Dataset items
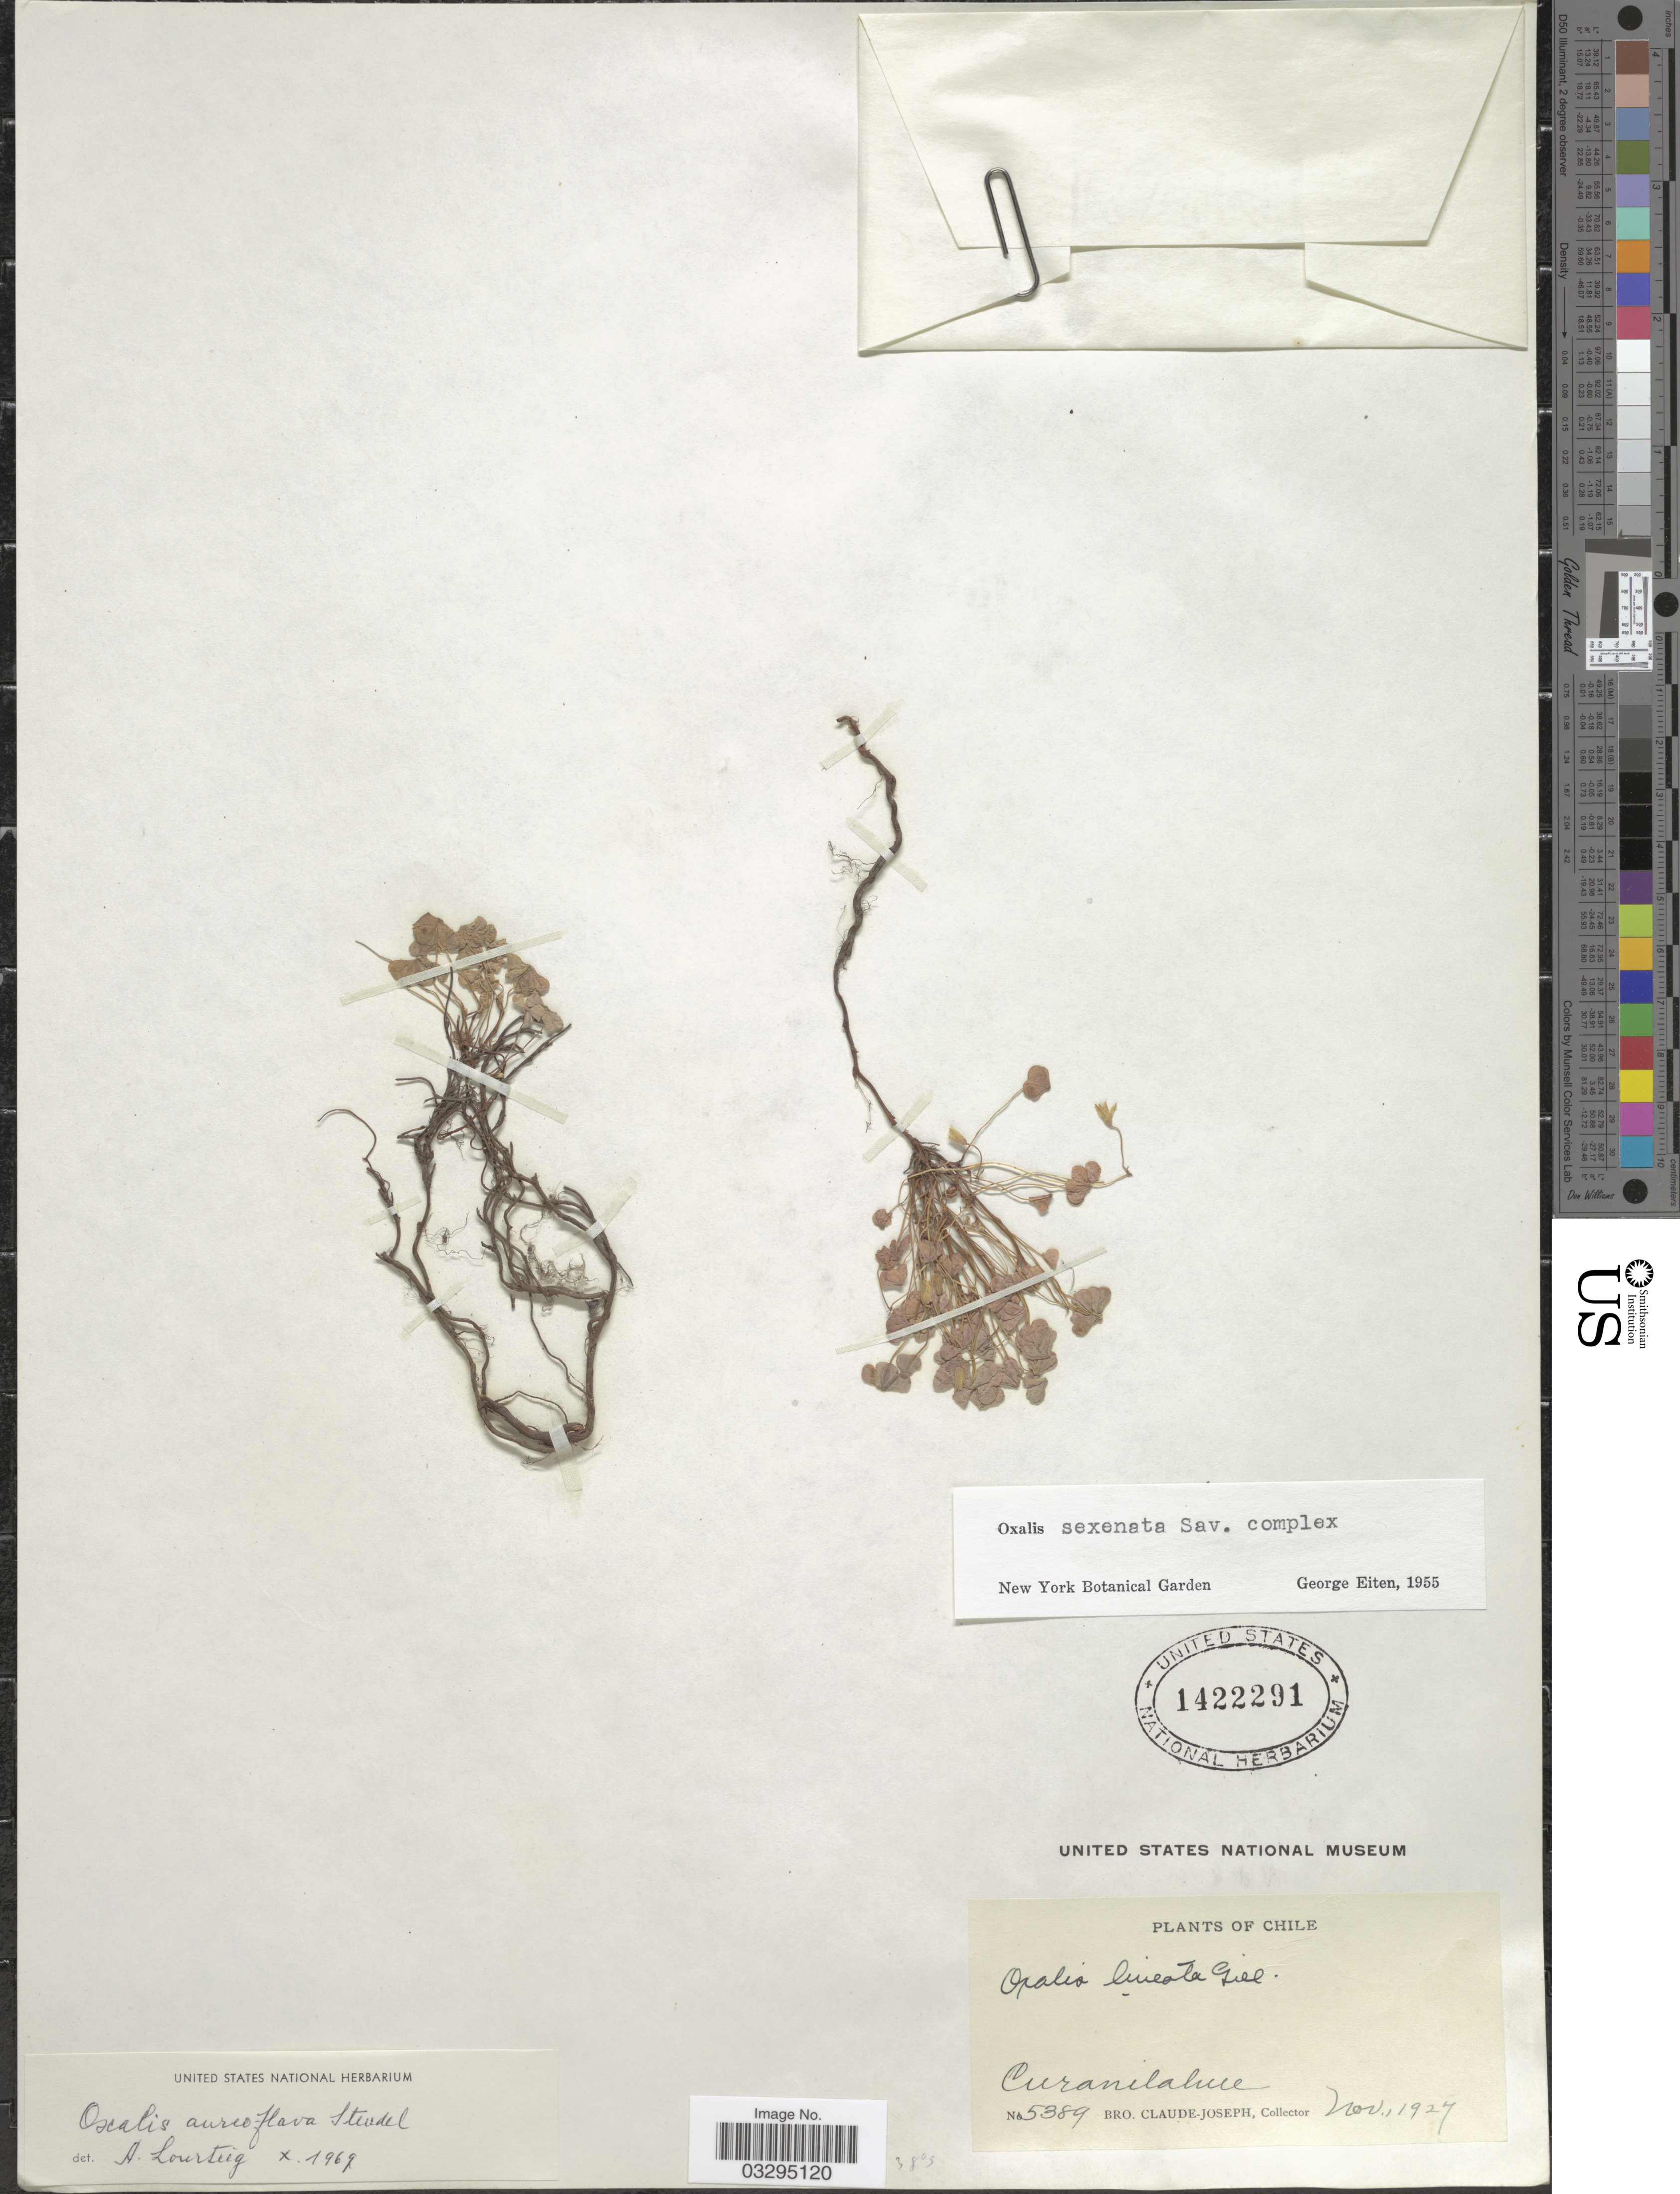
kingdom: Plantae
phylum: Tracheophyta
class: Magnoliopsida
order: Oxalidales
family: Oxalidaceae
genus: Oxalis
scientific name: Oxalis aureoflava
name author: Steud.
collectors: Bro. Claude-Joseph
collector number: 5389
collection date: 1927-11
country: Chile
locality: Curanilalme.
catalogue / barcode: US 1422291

## Required work
Revise everything from the line containing "collectors: Bro. Claude-Joseph" down to the end of the records, replacing "locality" with "place" and leaving the rest unchanged.

## Expected output
collectors: Bro. Claude-Joseph
collector number: 5389
collection date: 1927-11
country: Chile
place: Curanilalme.
catalogue / barcode: US 1422291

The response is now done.